Flowette: Flow Matching with Graphette Priors for Graph Generation
arXiv:2602.23566v1 Announce Type: new Abstract: We study generative modeling of graphs with recurring subgraph motifs. We propose Flowette, a continuous flow matching framework, that employs a graph neural network based transformer to learn a velocity field defined over graph representations with node and edge attributes. Our model preserves topology through optimal transport based coupling, and long-range structural dependencies through regularisation. To incorporate domain driven structural priors, we introduce graphettes, a new probabilistic family of graph structure models that generalize graphons via controlled structural edits for motifs like rings, stars and trees. We theoretically analyze the coupling, invariance, and structural properties of the proposed framework, and empirically evaluate it on synthetic and small-molecule graph generation tasks. Flowette demonstrates consistent improvements, highlighting the effectiveness of combining structural priors with flow-based train
arXiv:2602.23566v1 Announce Type: new Abstract: We study generative modeling of graphs with recurring subgraph motifs. We propose Flowette, a continuous flow matching framework, that employs a graph neural network based transformer to learn a velocity field defined over graph representations with node and edge attributes. Our model preserves topology through optimal transport based coupling, and long-range structural dependencies through regularisation. To incorporate domain driven structural priors, we introduce graphettes, a new probabilistic family of graph structure models that generalize graphons via controlled structural edits for motifs like rings, stars and trees. We theoretically analyze the coupling, invariance, and structural properties of the proposed framework, and empirically evaluate it on synthetic and small-molecule graph generation tasks. Flowette demonstrates consistent improvements, highlighting the effectiveness of combining structural priors with flow-based training for modeling complex graph distributions.
Executive Summary
The article presents Flowette, a novel framework for generative modeling of graphs with recurring subgraph motifs. Combining continuous flow matching with graph neural networks, Flowette preserves topology and captures long-range structural dependencies. The model incorporates domain-driven structural priors via graphettes, a probabilistic family of graph structure models. Theoretical analysis and empirical evaluation demonstrate Flowette's effectiveness in modeling complex graph distributions. The proposed framework exhibits consistent improvements over existing methods in synthetic and small-molecule graph generation tasks. The study contributes to the development of graph generative models and has significant implications for various applications, including chemistry and material science.
Key Points
- ▸ Flowette integrates continuous flow matching with graph neural networks for graph generation
- ▸ Graphettes, a probabilistic family of graph structure models, are used to incorporate domain-driven structural priors
- ▸ Theoretical analysis and empirical evaluation demonstrate Flowette's effectiveness in modeling complex graph distributions
- ▸ The proposed framework preserves topology and captures long-range structural dependencies
Merits
Strength in modeling complex graph distributions
Flowette demonstrates consistent improvements over existing methods in synthesizing and small-molecule graph generation tasks, highlighting its effectiveness in modeling complex graph distributions.
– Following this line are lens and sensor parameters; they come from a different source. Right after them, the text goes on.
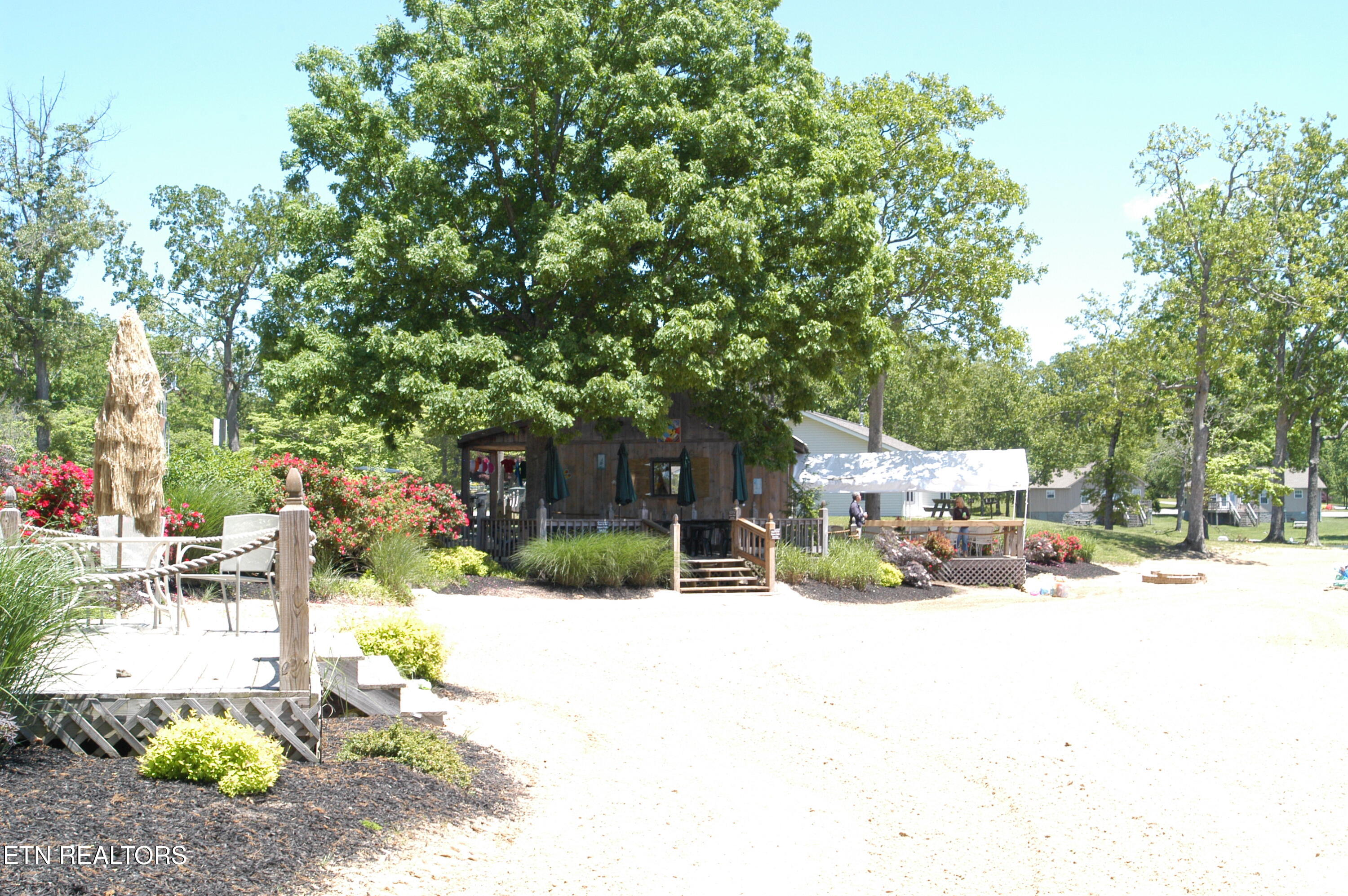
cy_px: 448
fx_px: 1571
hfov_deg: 46.4
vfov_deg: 31.8
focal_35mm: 42
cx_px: 674
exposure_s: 1/200
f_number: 7.1
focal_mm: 28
Preservation of topology and long-range structural dependencies
The proposed framework preserves topology through optimal transport-based coupling and captures long-range structural dependencies through regularization, enabling accurate modeling of real-world graphs.
Demerits
Limited scalability to large graph datasets
The empirical evaluation of Flowette is limited to small-molecule graph generation tasks and synthetic datasets, and its scalability to larger graph datasets remains an open question.
Difficulty in interpreting graphettes
The graphettes, a probabilistic family of graph structure models, can be challenging to interpret, especially for users without a background in graph theory and probability.
Expert Commentary
The article presents a well-motivated and well-executed study on the development of graph generative models. Flowette's ability to preserve topology and capture long-range structural dependencies is a significant contribution to the field of graph deep learning. However, the study's limitations, including its scalability to large graph datasets and the interpretability of graphettes, should be addressed in future work. Additionally, the empirical evaluation could be further strengthened by exploring more diverse graph datasets and model architectures.
Recommendations
- ✓ Future studies should investigate the scalability of Flowette to larger graph datasets and explore more efficient optimization techniques for training the model.
- ✓ Developing more interpretable representations of graphettes could facilitate the adoption of Flowette in applications where understanding graph structure is crucial.